(Dataset items)

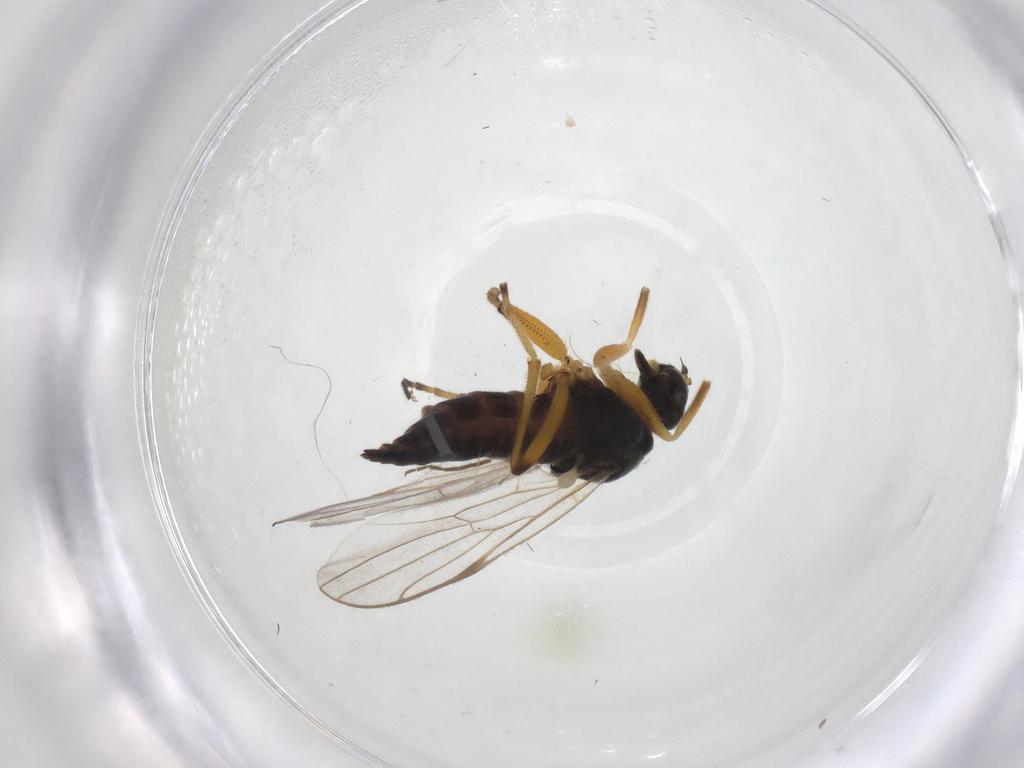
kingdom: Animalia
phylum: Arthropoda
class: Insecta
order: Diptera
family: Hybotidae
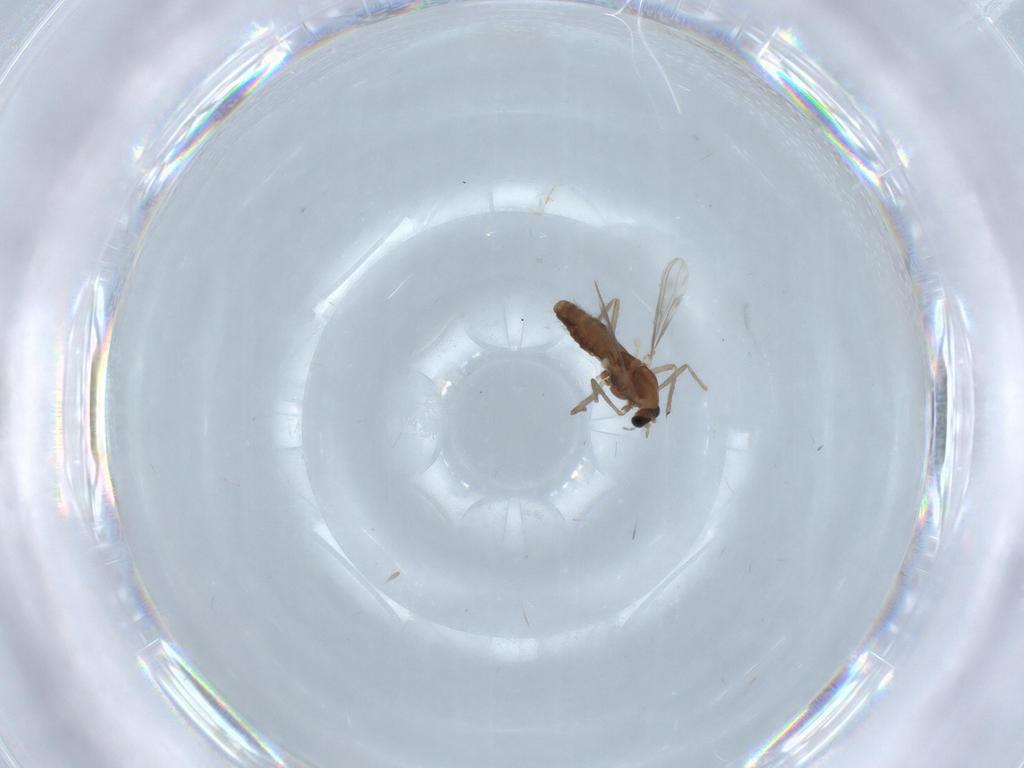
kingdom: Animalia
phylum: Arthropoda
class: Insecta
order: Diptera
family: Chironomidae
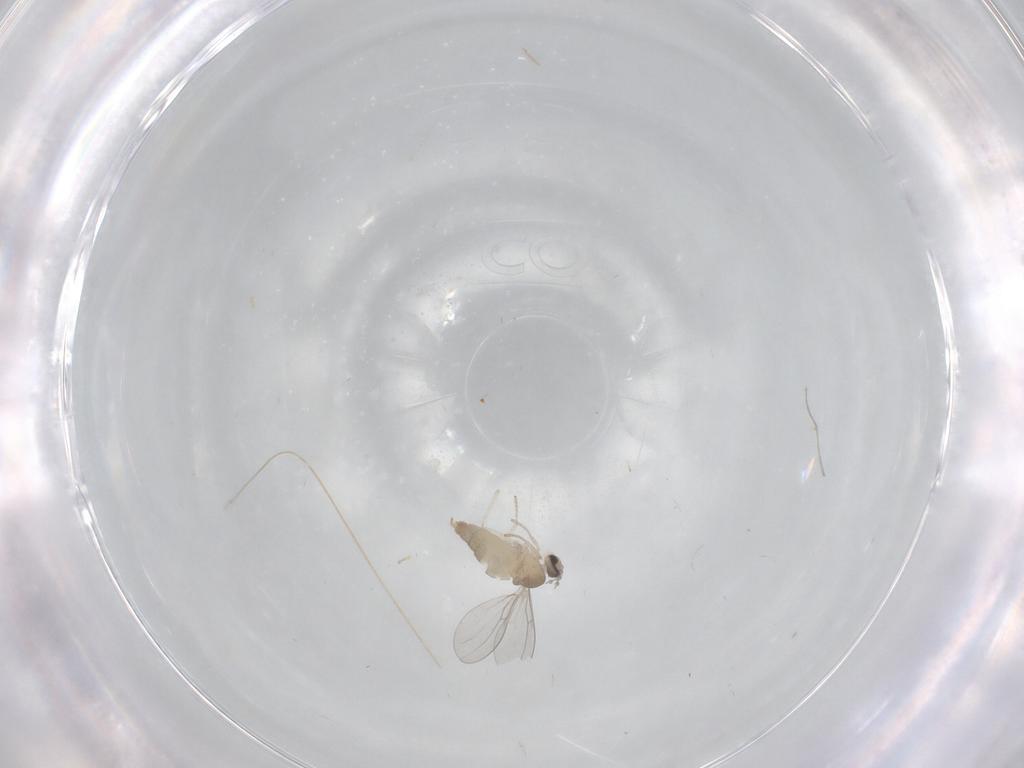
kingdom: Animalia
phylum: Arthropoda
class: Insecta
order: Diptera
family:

TASK DIRECTIONS: Swap "family" for "familia" throughout the entries above and write the lines out again with nothing else altered. Omit the picture lines.

COMPLETE ANSWER:
kingdom: Animalia
phylum: Arthropoda
class: Insecta
order: Diptera
familia: Hybotidae
kingdom: Animalia
phylum: Arthropoda
class: Insecta
order: Diptera
familia: Chironomidae
kingdom: Animalia
phylum: Arthropoda
class: Insecta
order: Diptera
familia:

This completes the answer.